City's tsunami early warning system deemed 'sadly lacking'

Dunedin needs to do more to prepare for a tsunami, a group advocating for a new early warning system in the city has told Dunedin city councillors.

Tsunami Action Group founder Eddie Gray, of Dunedin, said the city was "sadly lacking" in an early warning system, which could provide crucial minutes or seconds for people to escape an incoming wave.

The city had old and inadequate portable sirens, which would be used to alert people to danger, and also lacked appropriate signage and an escape plan to direct people away from any threat, he said.

Instead, the city should be investing in modern sirens to be positioned in areas where there could be a tsunami threat.

Earthquakes and tsunamis were impossible to predict, but preparations could help minimise their deadly impact, he said.

"We either protect our people in Dunedin here or we could pay the cost of it."

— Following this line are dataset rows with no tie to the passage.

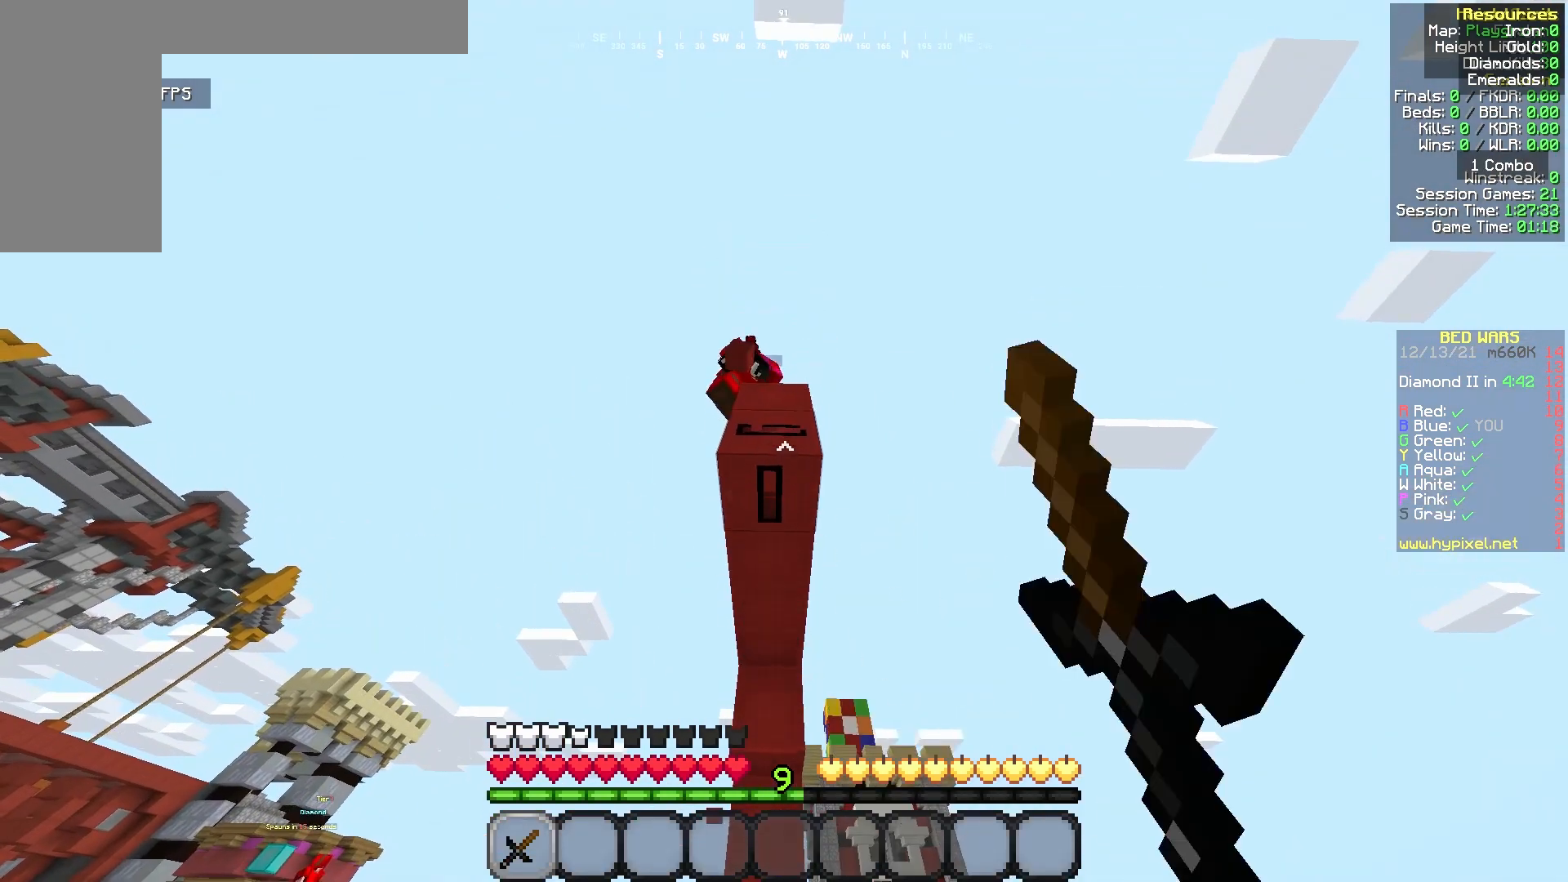
{"keys": ["s"], "mouse": ["left"], "events": [[417, "s", "down"]]}
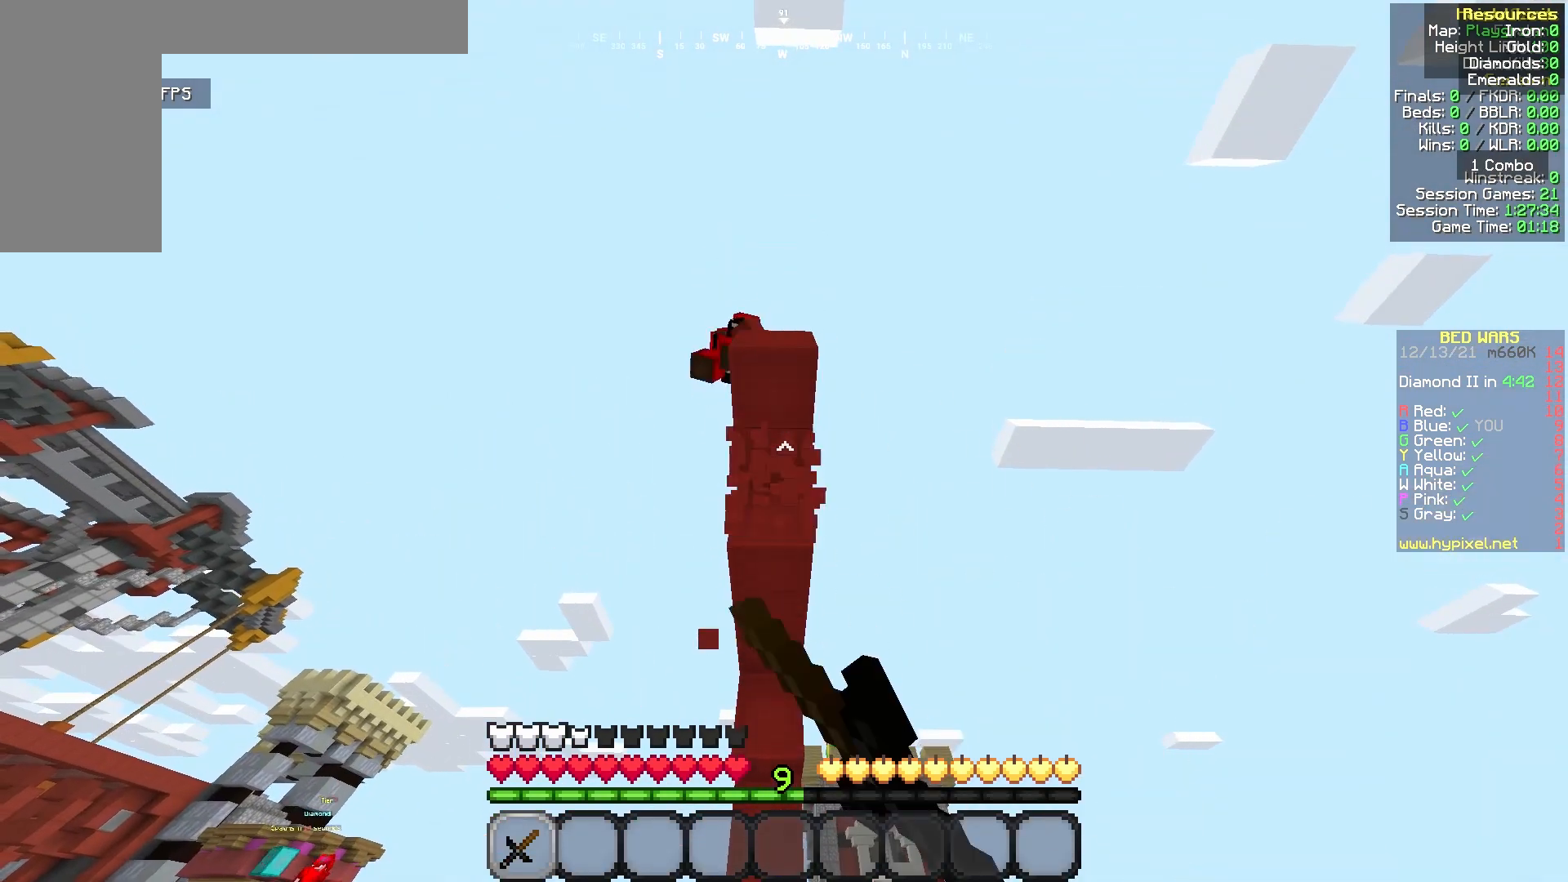
{"keys": [], "mouse": ["left"], "events": [[83, "mouse_left", "up"], [250, "mouse_left", "down"], [292, "s", "up"]]}
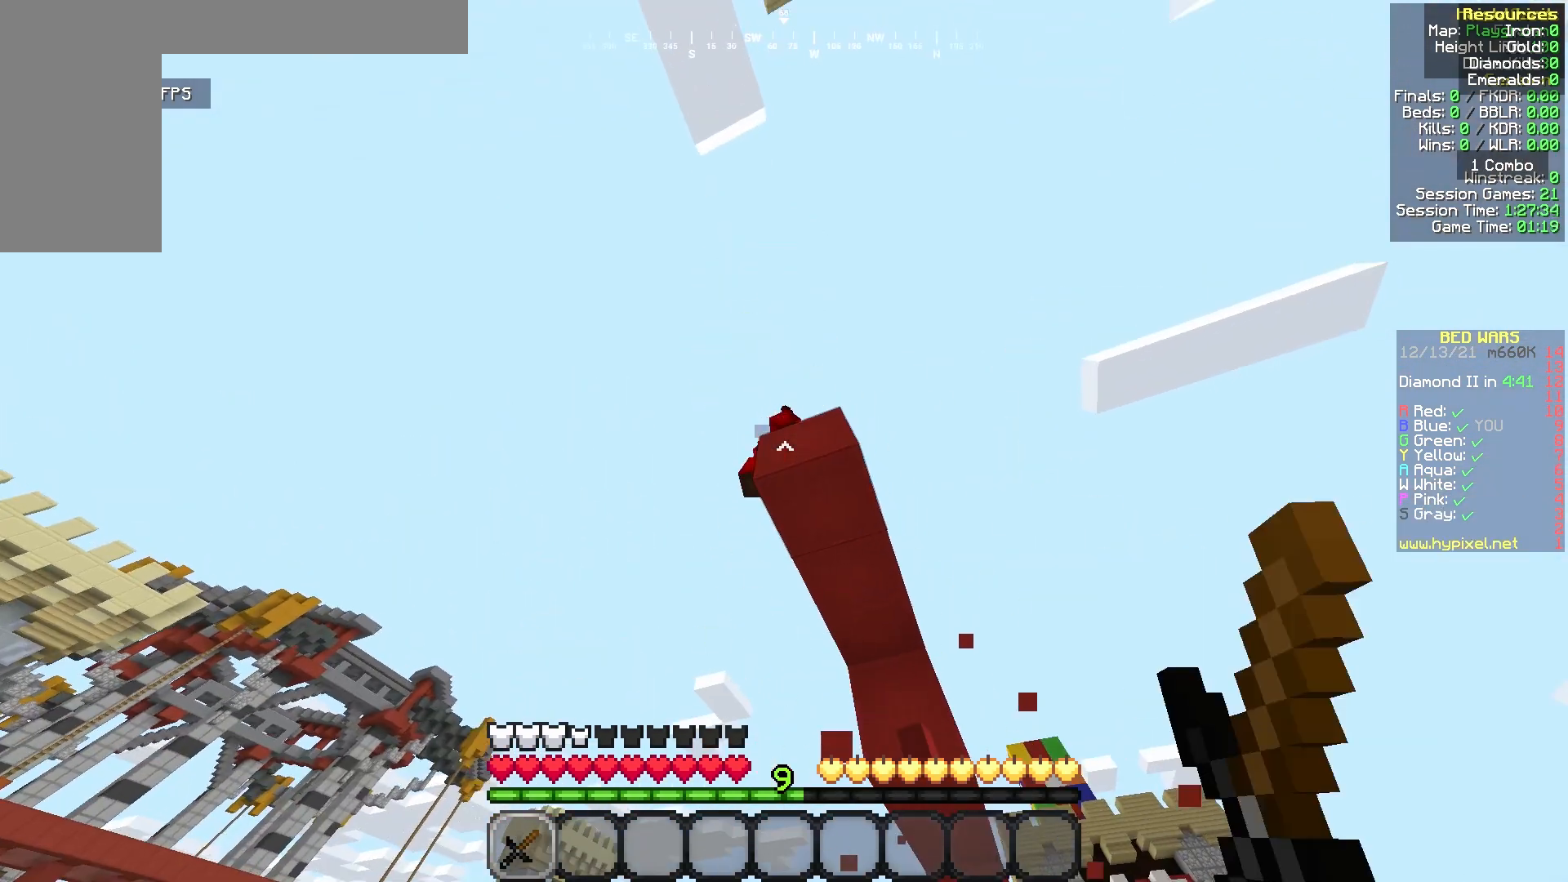
{"keys": [], "mouse": ["left"], "events": [[375, "w", "down"], [417, "w", "up"]]}
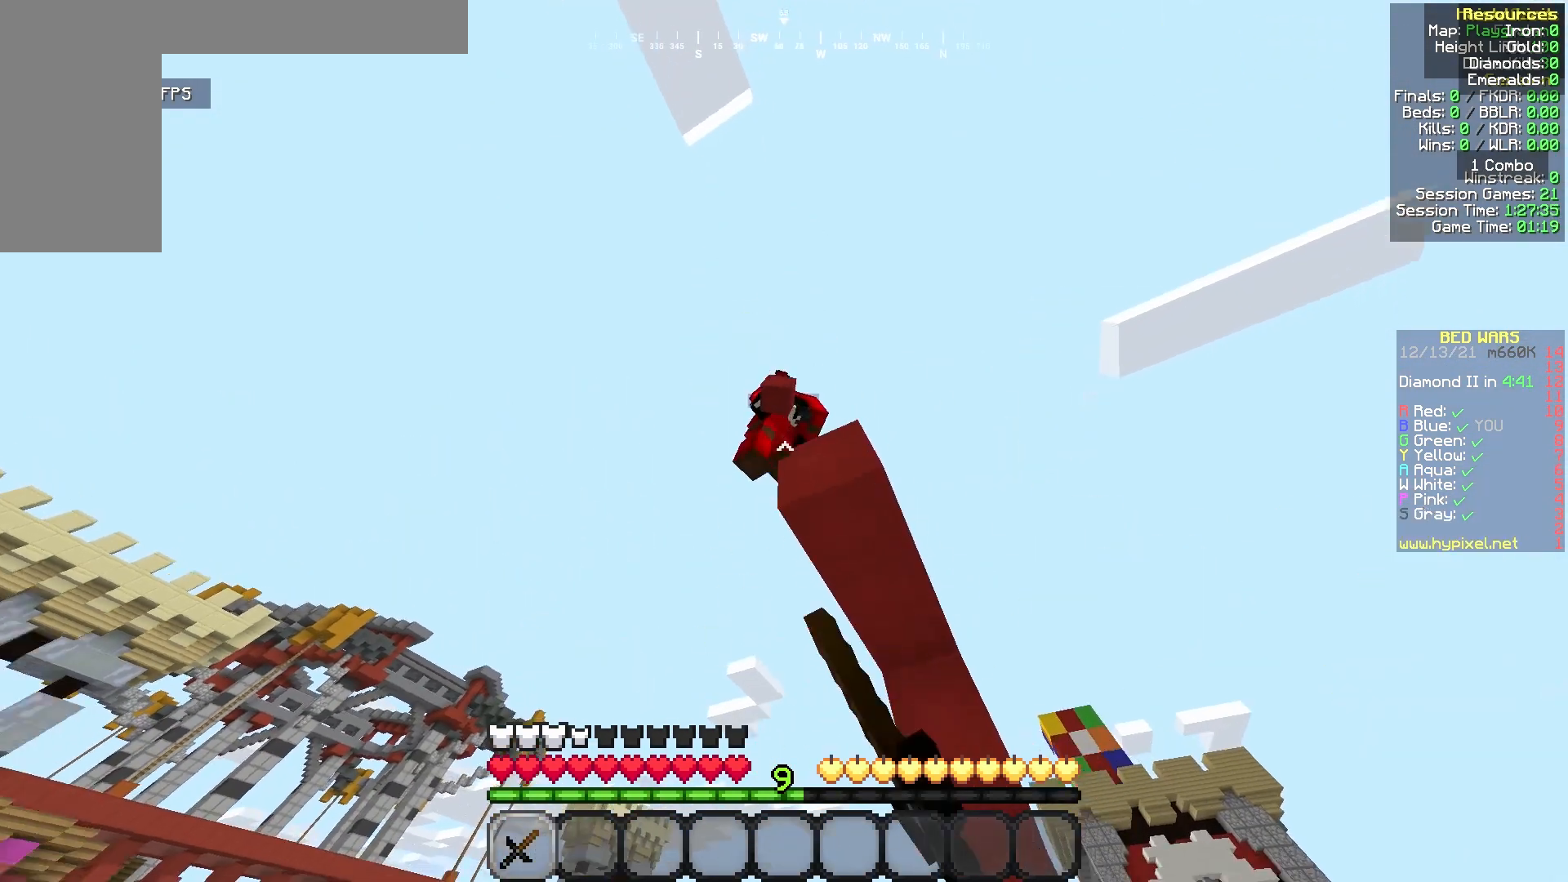
{"keys": ["a"], "mouse": ["left"], "events": [[42, "a", "down"], [125, "a", "up"], [250, "mouse_left", "up"], [375, "mouse_left", "down"], [458, "a", "down"]]}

Better education of the population was also needed to teach people what to do when an alert was activated, he believed.

Existing civil defence arrangements were "just a joke" and would be inadequate in the event of a tsunami, which could threaten the lives of 1500 people - and injury to 3500 more - in low-lying Dunedin suburbs, he said.

Cr Lee Vandervis agreed existing sirens were "a joke", but wondered whether cellphones could be used to send text message warnings more efficiently and cheaply than sirens.

Mr Gray disagreed, saying money could be saved, but many elderly people living in areas under threat "wouldn't know what they [cellphones] were, let alone how to use them".